Le 20/02/14 20:40, Ian Ozsvald a écrit :
Hi Armin. The point of the question was not to remove numpy but to
understand the behaviour :-) I've already done a set of benchmarks
with lists and with numpy, I've copied the results below. I'm using
the same Julia code throughout (there's a note about the code below).
PyPy on lists is indeed very compelling.

One observation I've made of beginners (and I did the same) is that
iterating over numpy arrays seems natural until you learn it is
horribly slow. The you learn to vectorise. Some of the current tools
handle the non-vectorised case really well and that's something I want
to mention.

For Julia I've used lists and numpy. Using a numpy list rather than an
`array` makes sense as arrays won't hold a complex type (and messing
with decomposing the complex elements into two arrays gets even
sillier) and the example is still trivial for a reader to understand.
numpy arrays (and Python arrays) are good because they use much less
RAM than big lists. The reason why my example code above made lists
and then turned them into numpy arrays...that's because I was lazy and
hadn't finished tidying this demo (my bad!).

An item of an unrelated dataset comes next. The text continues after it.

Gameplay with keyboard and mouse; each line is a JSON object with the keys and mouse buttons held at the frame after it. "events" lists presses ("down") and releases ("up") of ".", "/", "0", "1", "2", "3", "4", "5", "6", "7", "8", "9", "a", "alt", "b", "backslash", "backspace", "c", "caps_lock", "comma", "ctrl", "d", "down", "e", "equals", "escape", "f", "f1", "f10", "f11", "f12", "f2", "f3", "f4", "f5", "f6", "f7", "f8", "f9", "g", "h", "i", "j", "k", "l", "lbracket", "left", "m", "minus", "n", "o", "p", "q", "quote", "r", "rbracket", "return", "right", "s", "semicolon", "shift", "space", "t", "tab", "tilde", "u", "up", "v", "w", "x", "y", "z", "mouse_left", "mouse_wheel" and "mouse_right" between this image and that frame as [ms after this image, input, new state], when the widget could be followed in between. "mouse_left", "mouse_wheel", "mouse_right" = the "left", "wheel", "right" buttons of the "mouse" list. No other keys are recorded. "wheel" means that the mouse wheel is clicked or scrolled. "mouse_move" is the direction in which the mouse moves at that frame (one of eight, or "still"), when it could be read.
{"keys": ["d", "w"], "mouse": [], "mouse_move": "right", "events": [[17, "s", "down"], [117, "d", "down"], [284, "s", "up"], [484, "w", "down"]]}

I agree that your code looks rather sensible (at least, to people who haven't internalised yet all the "stupid" implementation details concerning arrays, lists, iteration and vectorisation). So it's a bit of a shame that PyPy doesn't do better.

I don't mind that my use of numpy is silly, I'm just curious to
understand why pypynumpy diverges from the results of the other
compiler technologies. The simple answer might be 'because pypynumpy
is young' and that'd be fine - at least I'd have an answer if someone
asks the question in my talk. If someone has more details, that'd be
really interesting too. Is there a fundamental reason why pypynumpy
couldn't do the example as fast as cython/numba/pythran?

To answer such questions, the best way is to use the jitviewer (https://bitbucket.org/pypy/jitviewer ). Looking at the trace for the inner loop, I can see every operation on a scalar triggers a dict lookup to obtain its dtype. This looks like self-inflicted pain coming the broken objspace abstraction rather than anything fundamental. Fixing that should improve speed by about an order of magnitude.